Caraeni had found out that the Captain’s men, who were more tightly wedged in the party than himself, had been sidelined. In the Iron Guard state, there was no longer any need for idealists, but rather lads to pump funds into Bucharest, to cover the costs of our party now it was in power.
Caraeni agreed that the Yids should be taken down a peg, as the late Mr Nae Ionescu had superbly put it when he said that that Jew-boy Mihail Sebastian was not worth tuppence, but not to rob them like bandits. And not to take away their livelihoods, because that is not a healthy state. When here in town Lea is the only doctor skilled at delivering babies and knowledgeable of women’s ailments, you don’t tell her that she’s only allowed to treat other Jewesses. And nor do you burst in on Haikis the grain wholesaler and take away his business, like the lads from Stelian’s shop did, when you’re not even capable of holding on to your own wretched tavern at auction.
Caraeni knew that the General had nothing against these obligatory Romanianisation measures and that nor could he stomach the Yids, but what he knew was that, as head of state, he wanted things to run smoothly. With the symbolic power still left to him, the professor summoned Stelian to his house. The tavern keeper sent word that he was too busy running the town, along with the young patriots, to accept his invitation. This refusal reminded Caraeni of his prerogatives in the party. He sent two trusty Aromanians to fetch Stelian to his house, giving them a free hand. He wanted to have the tavern keeper whipped, no matter how old he was.
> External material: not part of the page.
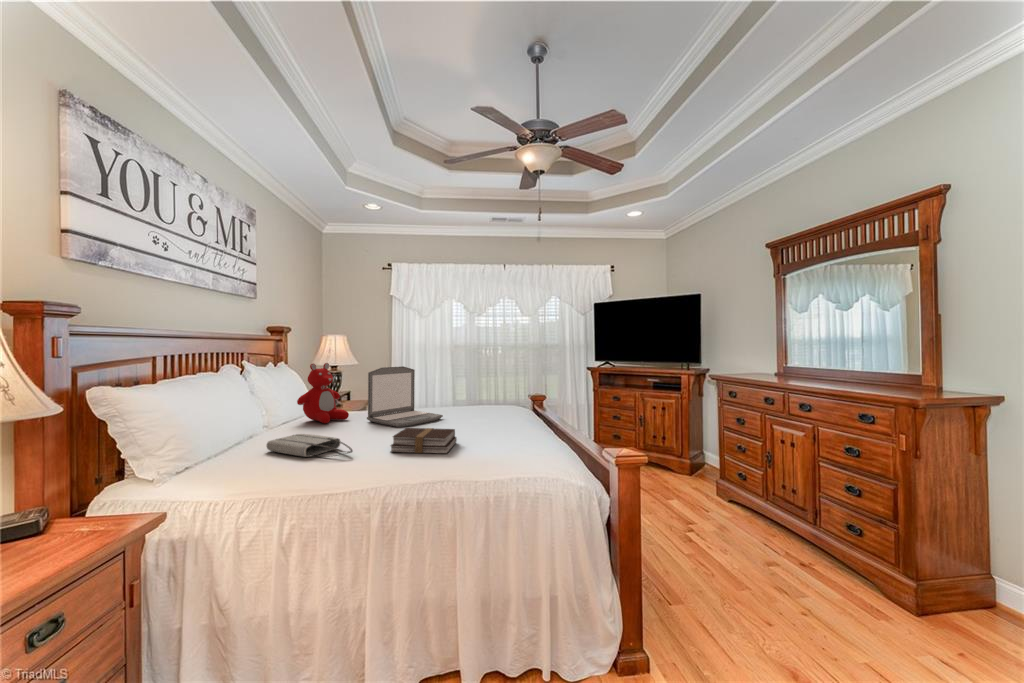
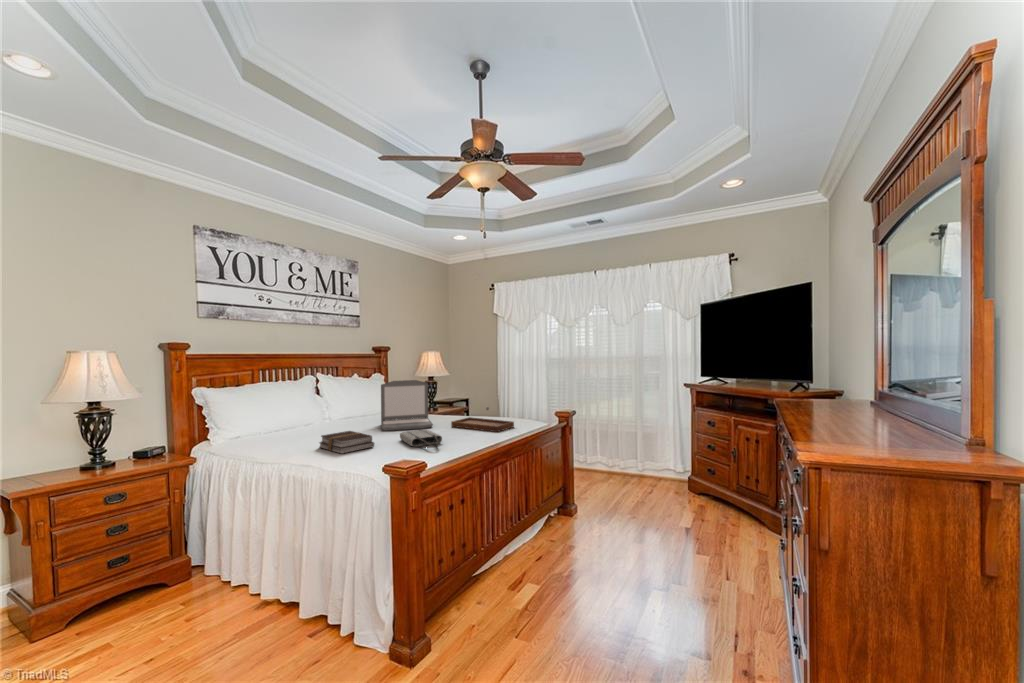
teddy bear: present [297,363,349,423] -> none [343,376,381,423]
tray: none [459,393,521,416] -> present [451,407,514,432]
tote bag: present [267,434,353,457] -> present [400,430,442,447]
The professor was waiting at home: perhaps whipping was too harsh for an old man, he told his right-hand man. Towards evening, he heard cries coming from Isidor’s grocery shop. Livid with fury, Caraeni went outside: ‘Damn that Stelian! This time he’s gone too far!’ He was stabbed three times in the chest, and another knife carved a ‘Star of David’ on his forehead. ‘The Zionists’ revenge!’ cried Stelian, who had come to visit comrade Caraeni. The judge arrived later, and after examining the professor, he told Stelian that as far as he knew, the Zionists did not believe in a five-pointed star, like the one carved on Caraeni’s forehead.